• _PROBLEM_
Take from the material every line that contains the word "avec".

• _INFORMATION GIVEN_
+++
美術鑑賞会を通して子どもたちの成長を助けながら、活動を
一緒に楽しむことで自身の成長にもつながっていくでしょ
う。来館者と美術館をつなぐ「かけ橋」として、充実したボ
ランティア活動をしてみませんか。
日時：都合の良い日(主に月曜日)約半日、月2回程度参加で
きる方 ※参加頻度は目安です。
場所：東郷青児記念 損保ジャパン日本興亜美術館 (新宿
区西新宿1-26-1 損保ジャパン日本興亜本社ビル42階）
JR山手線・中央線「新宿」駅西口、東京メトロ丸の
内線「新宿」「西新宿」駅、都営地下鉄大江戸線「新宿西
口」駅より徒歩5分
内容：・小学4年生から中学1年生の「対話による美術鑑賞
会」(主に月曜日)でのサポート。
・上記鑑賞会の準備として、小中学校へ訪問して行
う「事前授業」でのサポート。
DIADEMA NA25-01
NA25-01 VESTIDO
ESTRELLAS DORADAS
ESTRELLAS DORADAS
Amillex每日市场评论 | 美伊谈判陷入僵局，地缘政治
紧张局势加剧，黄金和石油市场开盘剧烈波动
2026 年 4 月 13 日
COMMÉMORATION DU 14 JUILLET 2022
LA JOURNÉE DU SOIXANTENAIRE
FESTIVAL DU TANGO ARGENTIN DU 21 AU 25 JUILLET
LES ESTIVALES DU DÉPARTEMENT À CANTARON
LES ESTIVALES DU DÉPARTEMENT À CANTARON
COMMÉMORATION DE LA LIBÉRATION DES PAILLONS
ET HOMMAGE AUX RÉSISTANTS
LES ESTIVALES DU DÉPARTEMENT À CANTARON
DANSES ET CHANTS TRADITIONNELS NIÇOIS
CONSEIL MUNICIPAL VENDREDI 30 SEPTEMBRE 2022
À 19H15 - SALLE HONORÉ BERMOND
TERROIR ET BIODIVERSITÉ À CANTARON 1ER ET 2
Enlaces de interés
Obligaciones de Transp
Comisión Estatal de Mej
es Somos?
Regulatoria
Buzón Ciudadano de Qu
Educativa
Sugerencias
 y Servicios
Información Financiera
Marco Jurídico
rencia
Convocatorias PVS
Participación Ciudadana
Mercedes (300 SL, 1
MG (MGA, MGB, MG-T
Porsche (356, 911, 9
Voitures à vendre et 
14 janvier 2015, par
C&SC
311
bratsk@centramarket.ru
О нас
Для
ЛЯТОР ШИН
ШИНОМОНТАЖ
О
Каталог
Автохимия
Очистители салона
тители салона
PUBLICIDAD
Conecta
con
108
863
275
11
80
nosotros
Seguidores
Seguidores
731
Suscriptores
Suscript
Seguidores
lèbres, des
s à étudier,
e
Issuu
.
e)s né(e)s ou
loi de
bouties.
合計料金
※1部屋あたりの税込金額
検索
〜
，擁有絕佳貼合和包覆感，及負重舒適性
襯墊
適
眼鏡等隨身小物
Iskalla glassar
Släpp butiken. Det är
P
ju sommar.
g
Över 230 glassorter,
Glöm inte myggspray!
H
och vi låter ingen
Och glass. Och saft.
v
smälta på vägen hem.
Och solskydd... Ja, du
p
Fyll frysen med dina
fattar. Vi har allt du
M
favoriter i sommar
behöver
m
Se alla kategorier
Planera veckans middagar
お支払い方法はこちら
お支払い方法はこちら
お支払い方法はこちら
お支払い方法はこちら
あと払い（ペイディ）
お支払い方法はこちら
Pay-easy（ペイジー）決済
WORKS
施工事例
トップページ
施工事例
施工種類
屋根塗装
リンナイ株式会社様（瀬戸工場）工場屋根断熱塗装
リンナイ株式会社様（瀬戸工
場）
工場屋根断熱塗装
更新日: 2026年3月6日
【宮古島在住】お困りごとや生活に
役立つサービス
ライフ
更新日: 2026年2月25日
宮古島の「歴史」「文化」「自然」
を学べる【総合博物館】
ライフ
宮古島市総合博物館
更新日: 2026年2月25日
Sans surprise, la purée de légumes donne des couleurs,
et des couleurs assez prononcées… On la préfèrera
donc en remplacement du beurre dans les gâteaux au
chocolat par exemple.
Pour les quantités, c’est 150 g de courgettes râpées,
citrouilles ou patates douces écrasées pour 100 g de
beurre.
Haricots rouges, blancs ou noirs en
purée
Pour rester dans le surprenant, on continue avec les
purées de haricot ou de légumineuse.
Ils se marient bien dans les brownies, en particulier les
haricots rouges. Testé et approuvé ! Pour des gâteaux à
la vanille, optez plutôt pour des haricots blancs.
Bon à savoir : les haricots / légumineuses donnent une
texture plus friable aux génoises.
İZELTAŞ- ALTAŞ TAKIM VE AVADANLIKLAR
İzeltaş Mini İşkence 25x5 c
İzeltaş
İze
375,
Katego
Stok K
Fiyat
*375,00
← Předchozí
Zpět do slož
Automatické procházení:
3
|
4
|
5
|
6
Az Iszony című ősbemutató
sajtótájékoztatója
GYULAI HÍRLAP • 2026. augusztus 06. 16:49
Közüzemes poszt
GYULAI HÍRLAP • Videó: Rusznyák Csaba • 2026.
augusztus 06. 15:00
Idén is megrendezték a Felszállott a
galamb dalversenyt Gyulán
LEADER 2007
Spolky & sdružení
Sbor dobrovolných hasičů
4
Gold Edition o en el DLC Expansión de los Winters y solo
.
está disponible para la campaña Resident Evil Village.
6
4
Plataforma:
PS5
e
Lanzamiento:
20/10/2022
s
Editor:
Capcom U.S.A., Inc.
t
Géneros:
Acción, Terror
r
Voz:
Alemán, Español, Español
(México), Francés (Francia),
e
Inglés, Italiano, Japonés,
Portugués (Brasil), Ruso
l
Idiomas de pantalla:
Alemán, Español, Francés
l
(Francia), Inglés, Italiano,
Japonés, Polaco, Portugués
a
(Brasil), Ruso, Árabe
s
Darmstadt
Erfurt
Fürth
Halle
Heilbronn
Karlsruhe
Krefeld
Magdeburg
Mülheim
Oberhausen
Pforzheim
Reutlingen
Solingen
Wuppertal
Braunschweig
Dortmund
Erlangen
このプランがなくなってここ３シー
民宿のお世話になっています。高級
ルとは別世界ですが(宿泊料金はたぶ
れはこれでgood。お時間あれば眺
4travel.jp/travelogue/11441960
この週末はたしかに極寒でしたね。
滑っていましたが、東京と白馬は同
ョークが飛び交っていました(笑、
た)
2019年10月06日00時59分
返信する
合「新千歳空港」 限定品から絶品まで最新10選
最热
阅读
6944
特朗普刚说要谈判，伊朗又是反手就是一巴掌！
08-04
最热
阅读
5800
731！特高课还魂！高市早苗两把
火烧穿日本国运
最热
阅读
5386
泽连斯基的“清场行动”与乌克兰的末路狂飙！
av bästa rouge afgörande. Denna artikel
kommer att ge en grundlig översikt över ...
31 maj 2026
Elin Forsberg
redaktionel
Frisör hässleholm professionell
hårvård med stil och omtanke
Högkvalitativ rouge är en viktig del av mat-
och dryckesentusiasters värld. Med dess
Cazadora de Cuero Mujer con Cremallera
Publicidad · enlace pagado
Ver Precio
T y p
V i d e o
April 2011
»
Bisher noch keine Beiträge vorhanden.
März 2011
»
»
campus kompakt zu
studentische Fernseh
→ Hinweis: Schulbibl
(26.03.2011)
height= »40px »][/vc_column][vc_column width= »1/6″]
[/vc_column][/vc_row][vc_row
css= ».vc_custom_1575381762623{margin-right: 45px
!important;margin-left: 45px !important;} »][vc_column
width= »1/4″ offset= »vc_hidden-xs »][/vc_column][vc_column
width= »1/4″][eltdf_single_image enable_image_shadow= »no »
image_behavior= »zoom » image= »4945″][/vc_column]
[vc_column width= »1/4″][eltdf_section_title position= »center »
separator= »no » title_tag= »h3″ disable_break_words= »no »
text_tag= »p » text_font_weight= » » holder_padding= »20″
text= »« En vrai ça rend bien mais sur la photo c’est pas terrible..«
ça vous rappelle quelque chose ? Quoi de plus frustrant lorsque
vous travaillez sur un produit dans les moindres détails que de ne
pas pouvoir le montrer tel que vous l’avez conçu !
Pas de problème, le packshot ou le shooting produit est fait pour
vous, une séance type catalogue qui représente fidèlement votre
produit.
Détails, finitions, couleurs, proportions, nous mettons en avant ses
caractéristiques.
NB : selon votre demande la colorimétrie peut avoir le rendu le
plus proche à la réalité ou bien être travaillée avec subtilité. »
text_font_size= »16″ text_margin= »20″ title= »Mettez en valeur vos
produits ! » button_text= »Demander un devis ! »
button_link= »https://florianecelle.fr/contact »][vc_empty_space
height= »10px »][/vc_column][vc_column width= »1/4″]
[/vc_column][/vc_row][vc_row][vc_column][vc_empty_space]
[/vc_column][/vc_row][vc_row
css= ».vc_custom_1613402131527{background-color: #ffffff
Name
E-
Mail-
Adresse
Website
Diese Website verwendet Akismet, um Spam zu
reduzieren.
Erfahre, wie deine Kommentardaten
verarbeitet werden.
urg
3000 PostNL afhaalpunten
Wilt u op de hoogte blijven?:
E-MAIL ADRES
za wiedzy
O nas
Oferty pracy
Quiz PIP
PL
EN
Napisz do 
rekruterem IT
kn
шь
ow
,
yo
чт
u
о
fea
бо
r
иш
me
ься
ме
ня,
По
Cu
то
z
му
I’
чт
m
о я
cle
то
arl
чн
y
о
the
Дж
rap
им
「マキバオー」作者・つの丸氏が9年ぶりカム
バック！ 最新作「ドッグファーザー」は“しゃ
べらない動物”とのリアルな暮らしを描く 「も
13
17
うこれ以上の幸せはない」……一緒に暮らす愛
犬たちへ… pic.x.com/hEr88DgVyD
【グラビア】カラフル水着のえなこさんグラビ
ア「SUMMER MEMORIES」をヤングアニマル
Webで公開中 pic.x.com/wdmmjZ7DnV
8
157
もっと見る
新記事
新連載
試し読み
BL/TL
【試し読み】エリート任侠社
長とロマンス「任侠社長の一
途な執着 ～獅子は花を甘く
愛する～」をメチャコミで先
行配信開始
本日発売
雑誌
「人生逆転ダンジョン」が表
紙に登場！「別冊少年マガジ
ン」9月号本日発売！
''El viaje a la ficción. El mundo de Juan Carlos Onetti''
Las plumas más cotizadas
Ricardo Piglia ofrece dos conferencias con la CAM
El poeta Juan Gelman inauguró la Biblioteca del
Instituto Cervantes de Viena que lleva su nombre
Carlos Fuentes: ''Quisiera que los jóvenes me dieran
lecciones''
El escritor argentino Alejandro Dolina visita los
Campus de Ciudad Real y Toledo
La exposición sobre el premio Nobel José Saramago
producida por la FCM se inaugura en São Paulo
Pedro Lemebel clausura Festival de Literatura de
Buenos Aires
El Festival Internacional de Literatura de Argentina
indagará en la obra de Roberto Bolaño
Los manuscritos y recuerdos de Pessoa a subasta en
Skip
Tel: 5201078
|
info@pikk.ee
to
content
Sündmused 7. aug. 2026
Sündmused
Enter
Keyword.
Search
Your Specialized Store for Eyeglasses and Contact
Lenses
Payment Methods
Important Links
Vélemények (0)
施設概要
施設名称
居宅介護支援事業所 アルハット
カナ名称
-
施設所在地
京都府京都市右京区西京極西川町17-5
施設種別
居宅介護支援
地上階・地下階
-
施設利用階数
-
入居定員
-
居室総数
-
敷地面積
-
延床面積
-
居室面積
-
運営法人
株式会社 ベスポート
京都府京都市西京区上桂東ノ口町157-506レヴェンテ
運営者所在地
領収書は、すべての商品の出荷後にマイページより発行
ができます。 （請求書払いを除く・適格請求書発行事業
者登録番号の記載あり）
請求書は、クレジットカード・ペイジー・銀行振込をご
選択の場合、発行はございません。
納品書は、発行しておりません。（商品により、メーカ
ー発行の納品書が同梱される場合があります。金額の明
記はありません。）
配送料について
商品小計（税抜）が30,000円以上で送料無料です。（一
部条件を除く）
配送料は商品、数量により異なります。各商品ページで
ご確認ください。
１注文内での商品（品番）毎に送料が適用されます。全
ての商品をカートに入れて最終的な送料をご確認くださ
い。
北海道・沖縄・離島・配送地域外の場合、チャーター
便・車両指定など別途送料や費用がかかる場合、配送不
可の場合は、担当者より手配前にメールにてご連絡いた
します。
+++
• _RESULT OF THIS EXERCISE_
Pour rester dans le surprenant, on continue avec les
plus proche à la réalité ou bien être travaillée avec subtilité. »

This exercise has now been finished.